##### Supplied passage #####
We're transitioning from a push marketing economy to a pull economy wherein the consumer produces queries and the job of businesses is to deliver relevant responses. Advertisers would be well-served to add inverse search and paying per response to their marketing mix. The ROI is as close to 100% as they can get.

almost 8 years ago


Jim Ducharme

The problem for charging users for a service such as Twitter or FB is that there is always some other guy/gal working on something in their basement which will be free. Advertisers will go where the fish are -- if you've got the eyeballs it's much easier to generate revenue through advertisers than it is to do via your members/subscribers. While I agree that people do like to swim where the other fish are, I'm not going to say that FB or Twitter are now too big to fail. Fact is, they could fail and the community which has built them could just as easily go elsewhere. If Twitter and FB fail to listen to the people which have built their success and impose decisions/policy which are made in a vacuum, they run a high risk of joining MySpace as an also ran. That simply is the reality of the web. It's up to social media platforms to use some out of the box thinking to generate revenue from advertisers via innovative tactics. I'm always stumped as to why these guys fall back on what amounts to traditional media advertising methods. Regards, jim

almost 8 years ago


Michael The Write Stuff

Many people would not pay for Twitter, but many will pay for services such as Hootsuite, etc. So one idea is to keep massive traffic on board, while developing apps and tools to really mine that traffic.
#####
Exercise set
(a) In the discussion of social media revenue, which site does Jim Ducharme say Twitter and FB risk joining as an also ran?
(b) Carry on the discussion of social media revenue, starting after its final sentence.
The listing that comes next has no connection to the discussion of social media revenue.
##### Supplied material #####
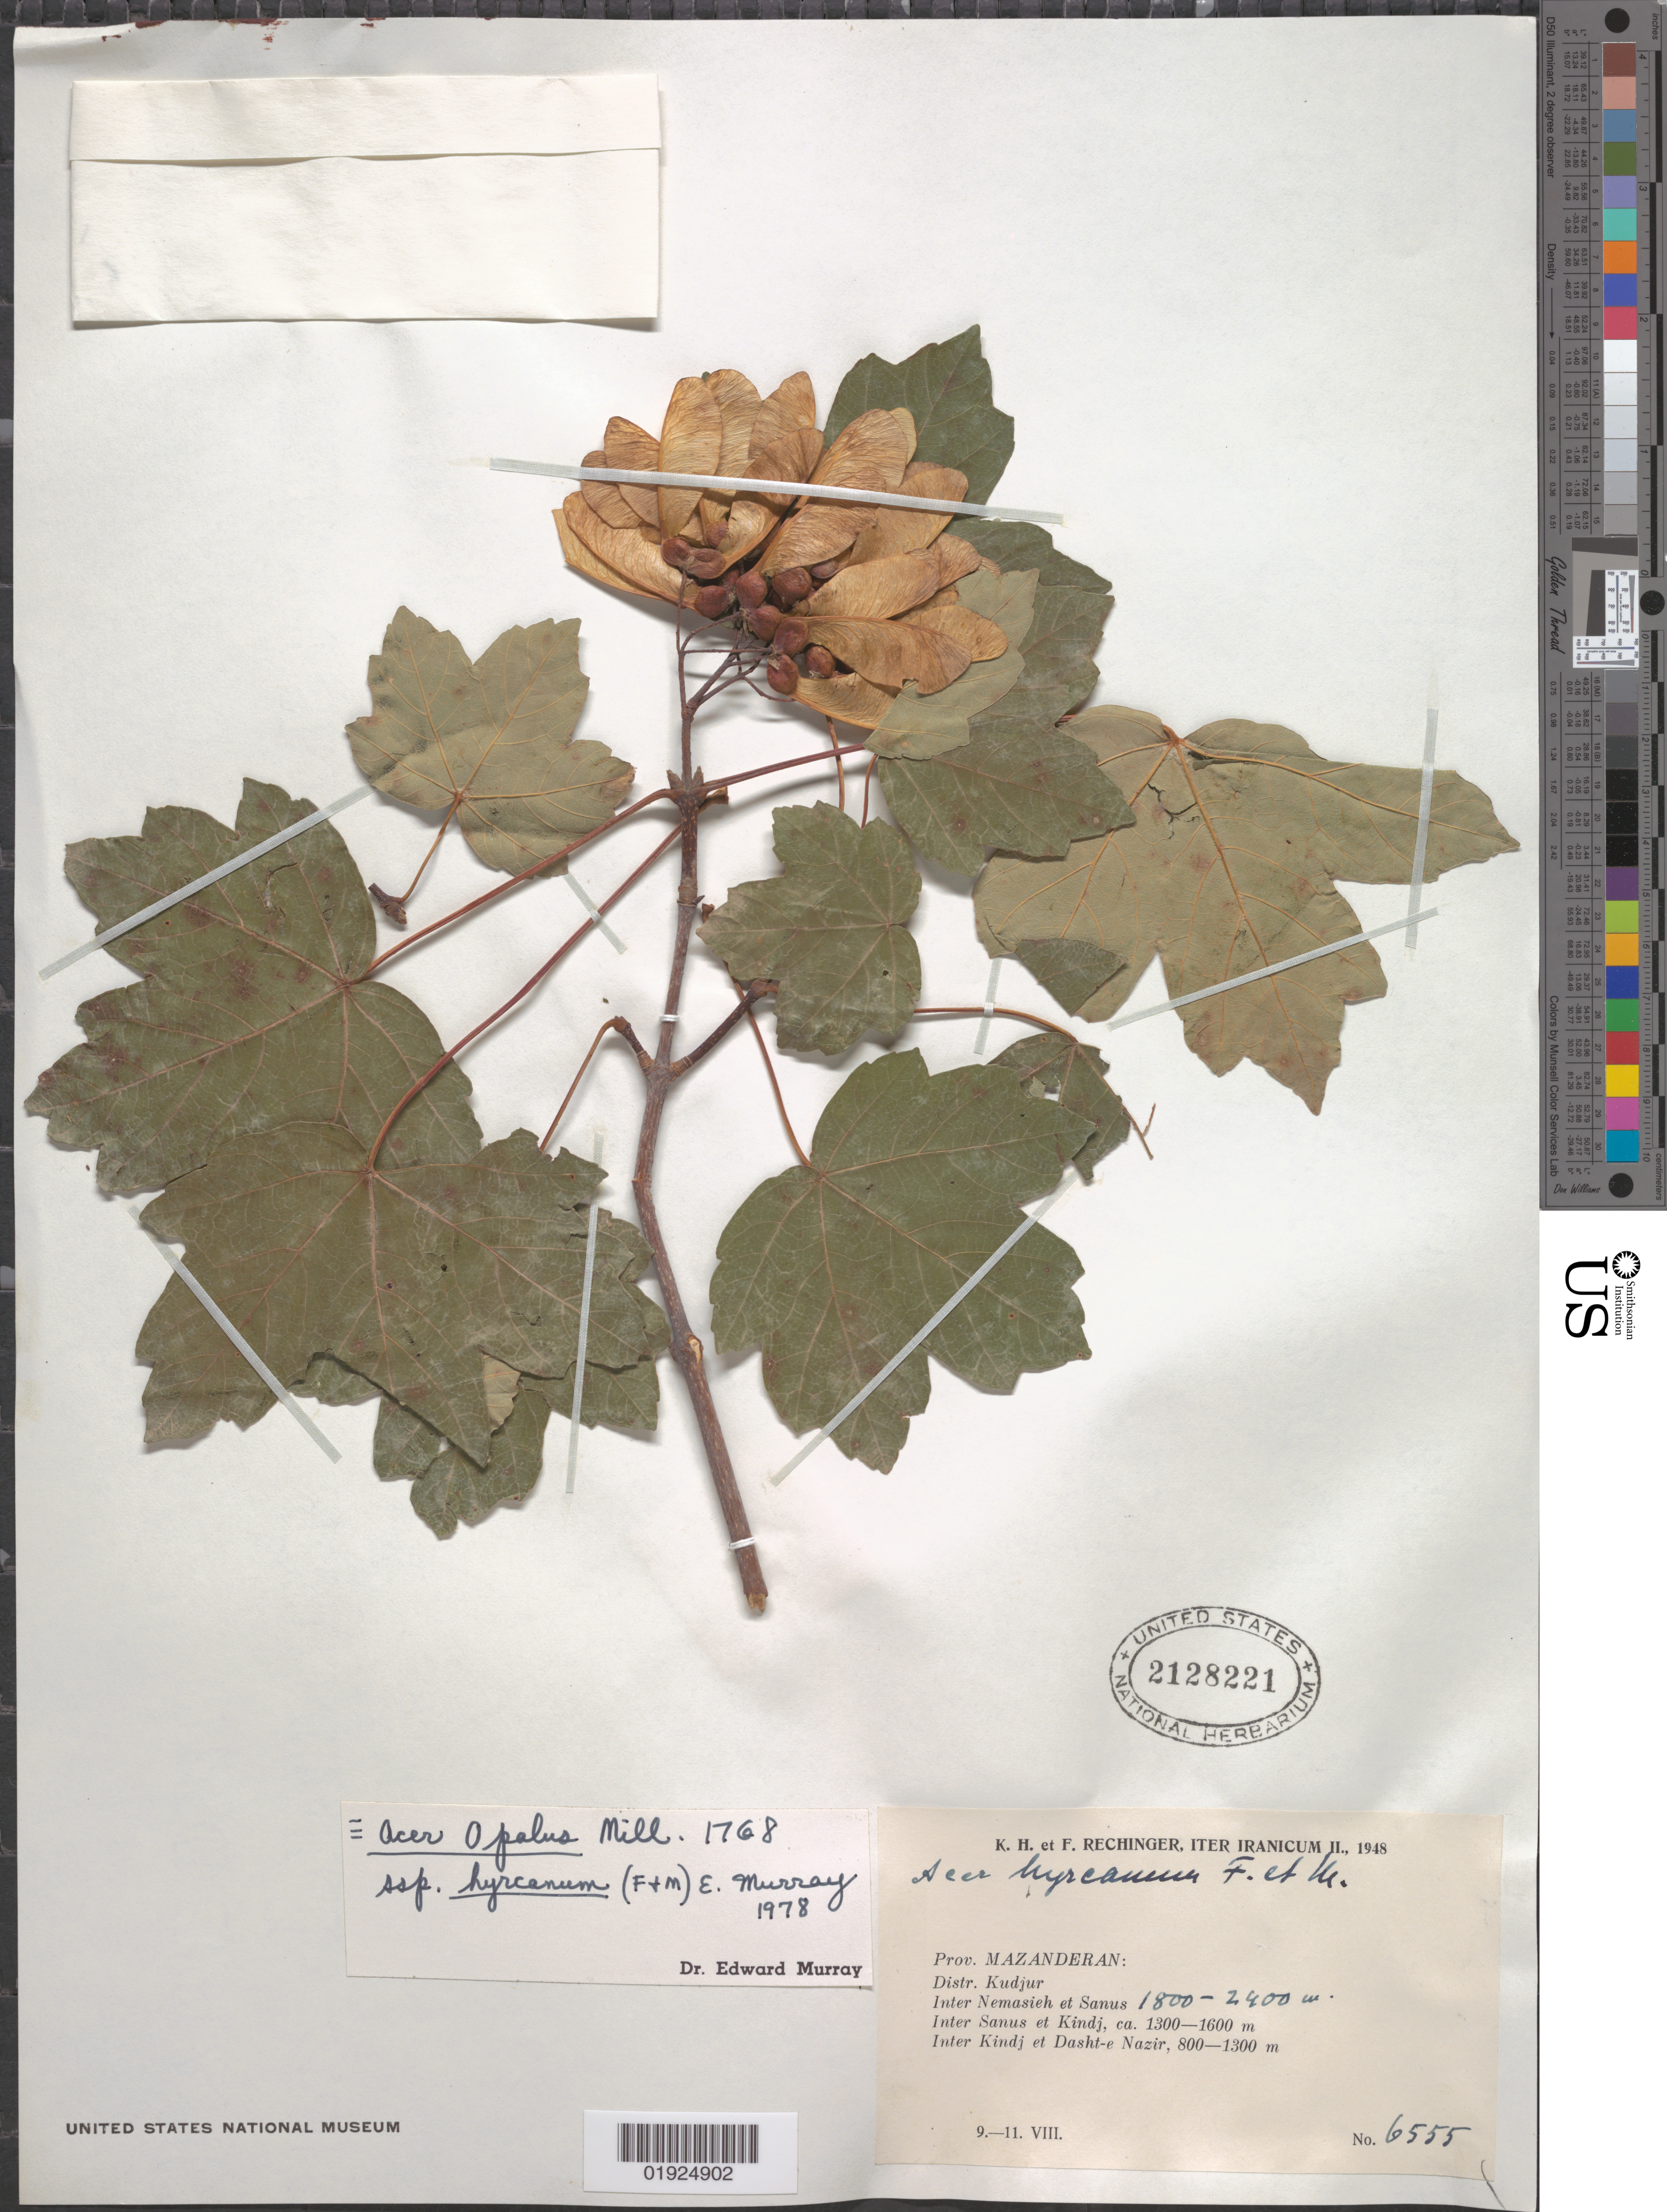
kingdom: Plantae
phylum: Tracheophyta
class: Magnoliopsida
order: Sapindales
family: Sapindaceae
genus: Acer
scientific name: Acer opalus subsp. hyrcanum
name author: (Fisch. & C.A. Mey.) A.E. Murray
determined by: Murray, Edward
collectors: K. H. Rechinger & F. Rechinger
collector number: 6555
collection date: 1948-08-09/1948-08-11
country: Iran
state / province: Mazandaran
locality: Distr. Kudjur, inter Nemasieh et Sanus; inter Sanus et Kindju; inter Kindj et Dasht-e Nazir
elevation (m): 800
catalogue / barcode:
#####
Results
(a) MySpace.

(b)
almost 8 years ago


Deepak Mohapatra

Twitter is one way of expressing or sharing anything in short msg. its good for people who want connect with others faster. Today this application is accessible on any mobile device. and people are highly recommending this. Another reason is now any celebrity (politicians, Actors, professionals, etc) is on twitter to share their views, so it would be easier for us to connect with them directly than any other way of communication.

Now-a-days getting connected on Social media is fastest than any other media and advertisers are eyeing on this. So, brand awareness is faster here,so far as the urban marketing is concerned. However, instead of the site charges its users for the content, i would prefer they should charge the users through the advertisers for the content. They can highlight a particular content on the web and ask for sponsors and then part of the content could be sold to the end users.

Some more thoughts are also coming to my mind...ll share soon after hearing from u all...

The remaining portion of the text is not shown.